Laïcité et lucidité

Ce texte a d’abord paru dans le journal Métro Montréal le 12 septembre 2013

Le débat sur la Charte des valeurs québécoises sera douloureux. Mais il sera utile, comme le sont tous les débats de société. Il nous aidera à clarifier la volonté commune de la société québécoise sur au moins trois dimensions essentielles.

  1. Notre rapport au catholicisme – On a beau dire que nous aurions collectivement rejeté la religion catholique dans les années 1960, plus de 75 % des Québécois se déclarent catholiques au dernier recensement même s’ils ne fréquentent plus l’église depuis longtemps et qu’ils commettent quotidiennement tous les péchés, véniels ou mortels. À peine 12 % ne déclarent aucune appartenance religieuse. Le débat sur la Charte des valeurs révèle déjà l’attachement durable d’un grand nombre de nos concitoyens à cette religion qui a fait partie de notre histoire et de notre identité. Le maintien du crucifix à l’Assemblée nationale en est le symbole. L’idée d’une Charte nous oblige à revisiter notre relation avec l’Église de Rome.
  2. Notre relation à l’islam – Les musulmans représentent à peine 1 % de la population québécoise. Mais nous avons collectivement souhaité leur présence par des politiques favorisant l’immigration de ressortissants des pays arabes parce qu’ils sont francophones. À notre invitation, ces personnes ont choisi le Québec pour construire leur vie. Ils sont Québécois ! La majorité d’entre eux ne fréquentent pas la mosquée et ne portent aucun signe démonstratif de leur foi. D’autres, oui. Ne soyons pas hypocrites.
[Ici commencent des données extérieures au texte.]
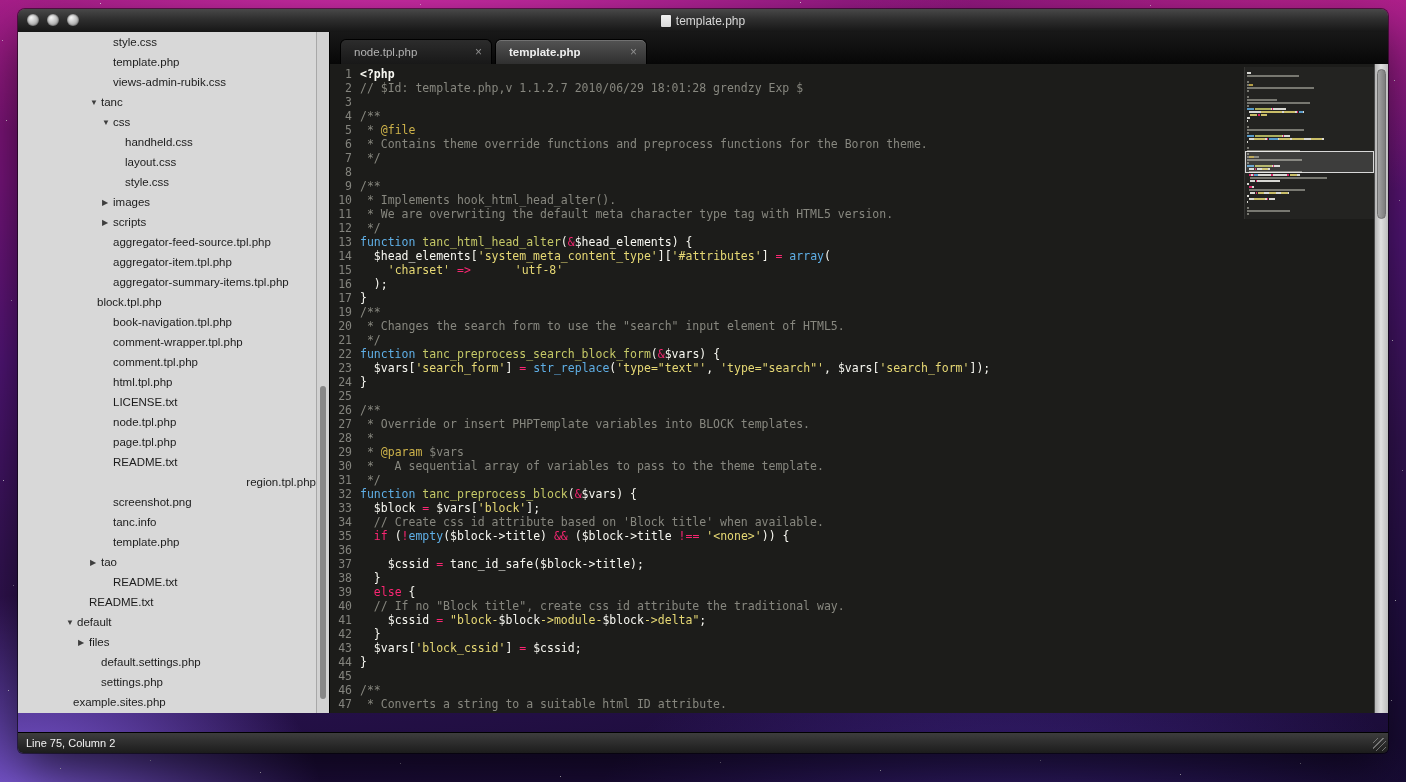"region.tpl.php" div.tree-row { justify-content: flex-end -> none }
Le débat sur la laïcité vise d’abord les signes religieux de ces musulmans qui, en affichant leur foi, heurtent nombre de Québécois qui, à tort ou à raison, craignent l’intégrisme et l’islamisme militant. Nombre de femmes québécoises voient dans le port du foulard le signe d’une oppression. Notre relation à l’islam est teintée par un mélange de préjugés, de méconnaissance mais aussi de faits observés ailleurs dans le monde. Ce n’est pas simple. Le présent débat va nous forcer à regarder tout cela en face.
  3. L’articulation entre les libertés individuelles et l’identité collective – Le Québec est une société globalement libérale. L’idéologie des droits de l’Homme imprègne nos lois, notre culture, nos comportements. Nous avons adhéré à l’idée du pluralisme. En même temps, les Québécois forment une nation, une minorité continentale, toujours traversée d’une certaine insécurité. Pour réduire l’insécurité, la population appelle à la définition et à la célébration de « valeurs communes ». Nous avons encore du chemin à faire pour réconcilier ces deux volontés : le respect des libertés individuelles et l’affirmation d’une identité collective. Le débat sur la Charte est au cœur de cette contradiction.